The top gainers on the Sensex were Axis Bank up by 3.73%, Indusind Bank up by 3.48%, ONGC up by 2.77%, Kotak Mahindra Bank up by 1.92% and TCS up by 1.76%. On the flip side, Nestle down by 1.23%, Asian Paints down by 0.68%, Hindustan Unilever down by 0.67%, Titan Company down by 0.52% and Tech Mahindra down by 0.39% were the top losers.

Meanwhile, S&P Global Ratings has said that an improvement in macroeconomic conditions is likely to alleviate stress for India's banking sector. It said the Indian government's strong efforts to shield banks from the COVID-19 pandemic have largely been successful, but a hit from the pandemic is inevitable. It also stated that while the Indian economy is on a mend, the permanent GDP loss stemming from the brunt of the coronavirus is huge at 10 percent. It estimates the banking system's weak loans are at 12 percent of gross loans.

S&P further said that India's economic risk trend is stable and credit risk remains very high for Indian banks. It noted that these banks hold elevated levels of stressed corporate assets and, despite new foreclosure laws, progress on their resolution has been slow. It also said the pandemic-induced downcycle has delayed the improvement in asset quality for Indian banks. It added that Small and midsize enterprises (SME) have been hit hardest, followed by retail loans, especially unsecured loans.

It further stated that steps by the government and the Reserve Bank of India, including an emergency credit guarantee scheme for SMEs, are likely to lessen the stress. It expects earnings of Indian banks to gradually recover from the weak base of past few years.
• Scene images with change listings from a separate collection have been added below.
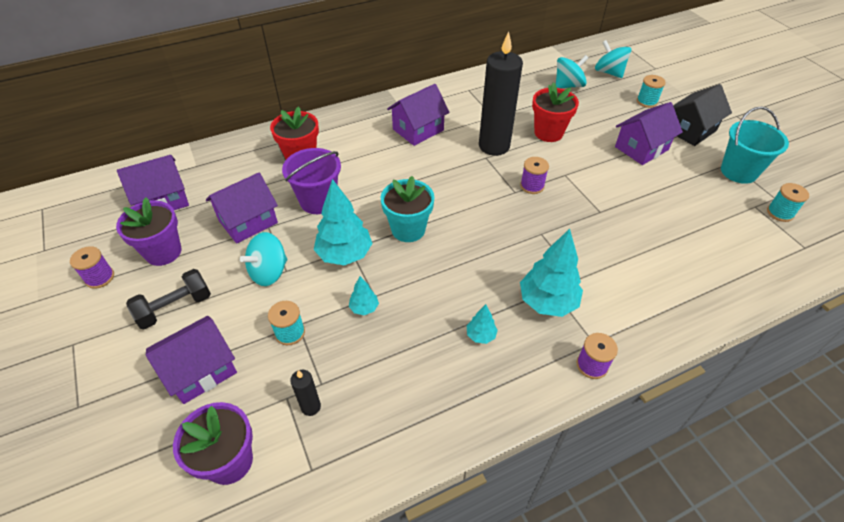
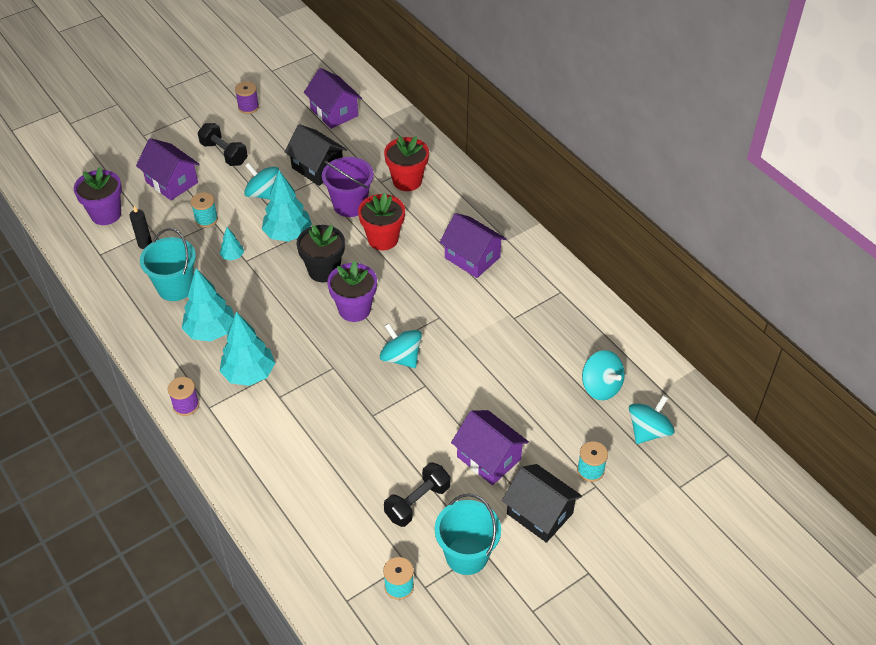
camera: 80 degrees right, 0 degrees up
(163, 252) = (277, 131): purple flower pot -> purple flower pot (354, 309)
(248, 222) = (317, 168): purple house -> black house
(401, 371) = (175, 287): none -> turquoise bucket
(408, 229) = (324, 270): turquoise flower pot -> black flower pot
(481, 335) = (211, 331): turquoise tree -> turquoise tree, size x2.06
(494, 146) = (460, 322): black candle -> none
(532, 186) = (401, 357): purple spool -> turquoise spinning top
(548, 133) = (496, 369): red flower pot -> red flower pot (383, 239)
(693, 193) = (417, 502): none -> black dumbbell

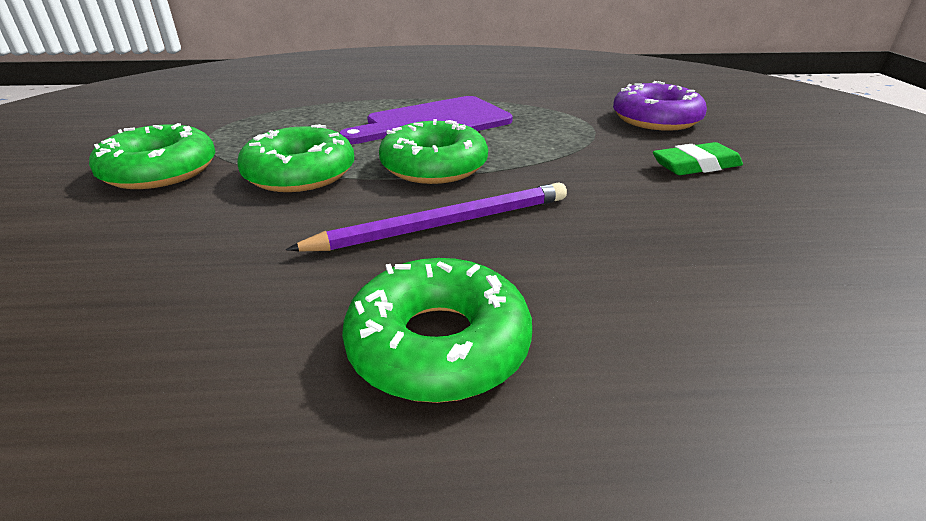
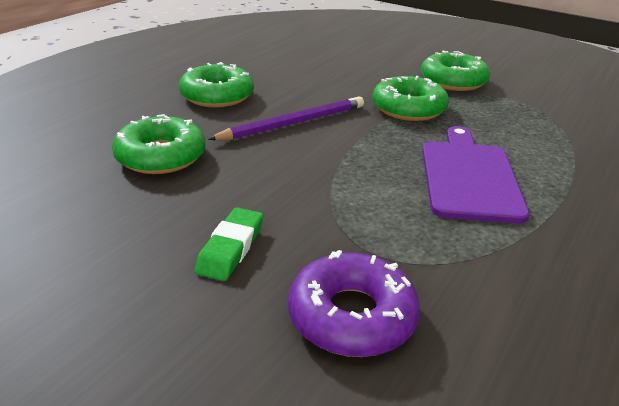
camera: 125 degrees right, 0 degrees up
(434, 166) = (372, 145): green donut -> green donut (161, 156)
(444, 224) = (293, 123): purple pencil -> purple pencil turned 135 degrees counterclockwise

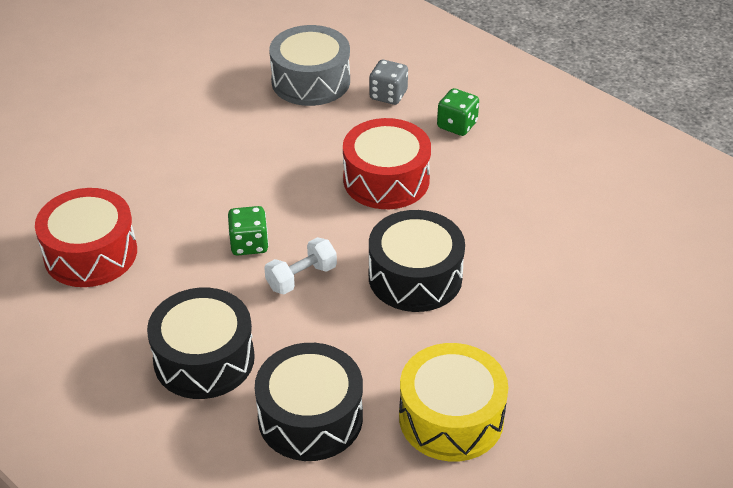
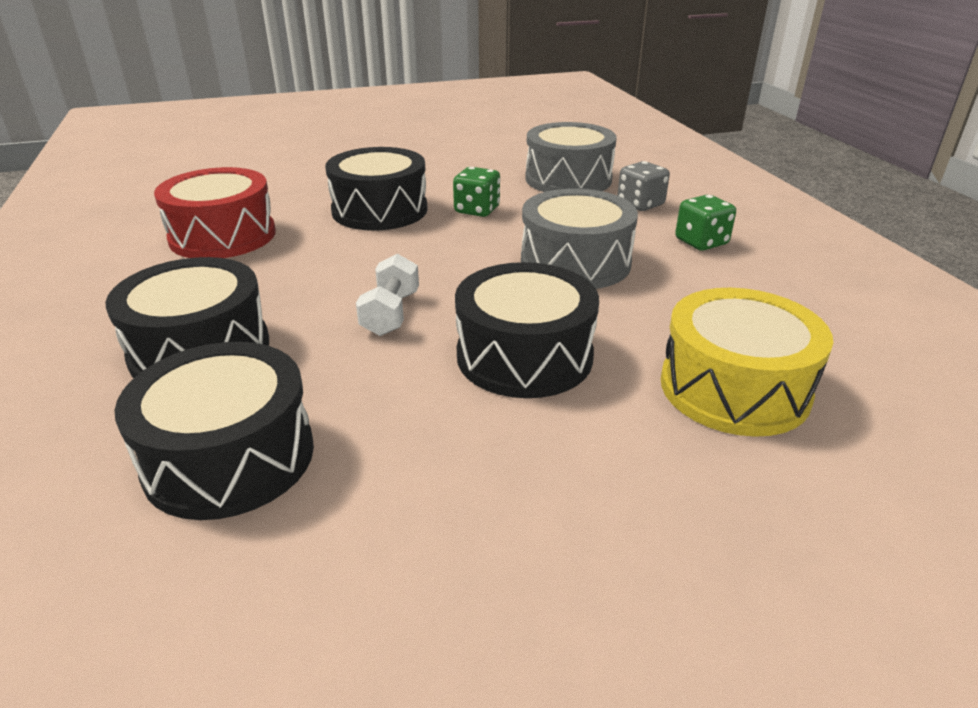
camera: 30 degrees right, 10 degrees down
(190, 176) = (380, 210): none -> black drum
(249, 244) = (371, 271): green dice -> green dice (477, 210)
(301, 277) = (390, 314): white dumbbell -> white dumbbell turned 75 degrees counterclockwise
(386, 180) = (575, 262): red drum -> grey drum
(451, 418) = (410, 545): yellow drum -> yellow drum (734, 388)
The CNX Nifty is currently trading at 15149.50, up by 167.50 points or 1.12% after trading in a range of 15065.35 and 15170.85. There were 41 stocks advancing against 9 stocks declining on the index.
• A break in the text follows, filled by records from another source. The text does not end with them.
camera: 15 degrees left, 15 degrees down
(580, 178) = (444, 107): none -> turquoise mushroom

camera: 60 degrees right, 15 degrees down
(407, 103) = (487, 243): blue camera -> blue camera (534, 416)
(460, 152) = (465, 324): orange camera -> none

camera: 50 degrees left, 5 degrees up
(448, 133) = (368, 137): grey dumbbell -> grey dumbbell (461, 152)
The top gainers on Nifty were Hindalco up by 4.03%, Axis Bank up by 3.49%, Indusind Bank up by 3.33%, UPL up by 2.93% and TCS up by 2.56%. On the flip side, Nestle down by 1.06%, Titan Company down by 1.04%, Hero MotoCorp down by 1.01%, Hindustan Unilever down by 0.68% and Britannia Industries down by 0.65% were the top losers.

All the Asian markets were trading in green; Nikkei 225 surged 465.34 points or 1.57% to 30,137.04, Straits Times jumped 42.77 points or 1.46% to 2,967.35, Hang Seng soared 677.98 points or 2.28% to 30,396.22, Taiwan Weighted rose 145.14 points or 0.90% to 16,357.67, KOSPI advanced 79.31 points or 2.65% to 3,074.29, Jakarta Composite increased 47.54 points or 0.76% to 6,298.59, and Shanghai Composite was up by 38.20 points or 1.07% to 3,602.28.